Feb. 19, 2021 —
Q. What are the most important things to know about the COVID-19 vaccine?
A. Now that there are recommended and authorized vaccines to prevent COVID-19 in the United States, here are eight things you need to know about the CDC's new COVID-19 Vaccination Program and COVID-19 vaccines.
- The safety of COVID-19 vaccines is a top priority.
- COVID-19 vaccination will help protect you from getting COVID-19. Two doses are needed.
- CDC is making recommendations for who should be offered COVID-19 vaccine first when supplies are limited.
- There are currently a limited supply of COVID-19 vaccine in the United States, but supply will increase in the weeks and months to come.
- After COVID-19 vaccination, you may have some side effects. This is a normal sign that your body is building protection.
- Cost is not an obstacle to getting vaccinated against COVID-19.
- The first COVID-19 vaccine is being used under an Emergency Use Authorization (EUA) from the U.S. Food and Drug Administration (FDA). Many other vaccines are still being developed and tested.
- COVID-19 vaccines are one of many important tools to help us stop this pandemic.
To read more about these eight topics, please read the CDC article “8 Things to Know about the U.S. COVID-19 Vaccination Program”.
Q. What are the benefits of getting a COVID-19 vaccine?
A. We understand that some people may be concerned about receiving a COVID-19 vaccine now that COVID-19 vaccines are available in the United States. According to the CDC, more COVID-19 vaccines are being developed as quickly as possible, and routine processes and procedures remain in place to ensure the safety of any vaccine that is authorized or approved for use. Safety is a top priority, and there are many reasons to get vaccinated. To read more about the benefits of being vaccinated, please read this CDC article.
Q. Where can individuals go for more information about the vaccine they will be administered?
A. Please visit the CDC’s webpage, Different COVID-19 Vaccines (https://www.cdc.gov/coronavirus/2019-ncov/vaccines/different-vaccines.html), to learn more about the various vaccines in Phase 3 Clinical trials. You can also learn more about U.S. COVID-19 vaccine clinical trials, including vaccines in earlier stages of development, by visiting clinicaltrials.gov.
Q. What agency is responsible for the overall plan?
A. The Coast Guard is participating in the Department of Defense (DoD) COVID-19 Vaccine distribution operation. Agencies included in this partnership include, among others, the Department of Health and Human Services (HHS), including the Centers for Disease Control and Prevention (CDC), the National Institutes of Health (NIH), the Food and Drug Administration (FDA), and the Biomedical Advanced Research and Development Authority (BARDA), the Department of Defense, the Department of Homeland Security, and the Coast Guard. On 22 January 2021, the President issued a National Strategy for COVID-19 Response and Pandemic Preparedness, available at https://www.whitehouse.gov/wp-content/uploads/2021/01/National-Strategy-for-the-COVID-19-Response-and-Pandemic-Preparedness.pdf.

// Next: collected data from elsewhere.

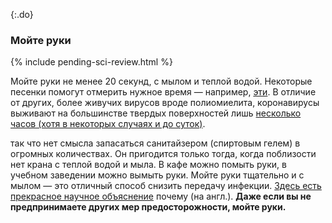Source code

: {:.do}
### Мойте руки

{% include pending-sci-review.html %}

Мойте руки не менее 20 секунд, с мылом и теплой водой. Некоторые песенки помогут отмерить нужное время — например, [эти](https://www.seattletimes.com/life/wellness/coronavirus-prevention-10-awesome-tunes-to-sing-while-you-wash-your-hands/?utm_medium=social&utm_campaign=owned_echobox_tw_m&utm_source=Twitter#Echobox=1583369786). В отличие от других, более живучих вирусов вроде полиомиелита, коронавирусы выживают на большинстве твердых поверхностей лишь [несколько часов (хотя в некоторых случаях и до суток)](https://www.journalofhospitalinfection.com/article/S0195-6701(20)30046-3/fulltext). 

так что нет смысла запасаться санитайзером (спиртовым гелем) в огромных количествах. Он пригодится только тогда, когда поблизости нет крана с теплой водой и мыла. В кафе можно помыть руки, в учебном заведении можно вымыть руки. Мойте руки тщательно и с мылом — это отличный способ снизить передачу инфекции. [Здесь есть прекрасное научное объяснение](https://twitter.com/PalliThordarson/status/1236549305189597189) почему (на англ.).
**Даже если вы не предпринимаете других мер предосторожности, мойте руки.**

Q. Under what circumstances could the vaccine become mandatory?
A. There are three different methods that could trigger a mandatory vaccine requirement:
- If an Emergency Use Authorization (EUA) is issued or amended so that it no longer contains the option to refuse vaccination;
- If the President of the United States grants a waiver, finding voluntary vaccination is not in the interest of national security, and makes vaccination mandatory for members of the armed forces; or
- Once the vaccine receives full licensure from the Food and Drug Administration (FDA), the armed forces may require vaccination to improve force health protection. In this situation, the Coast Guard may require a COVID-19 vaccine for all military and civilian personnel, or personnel in specific fields, as is the case for the annual influenza vaccine.
Currently, all available vaccines are voluntary. All populations for which the vaccine is authorized are highly encouraged to take the vaccine, but service members may not currently be compelled to receive the vaccine.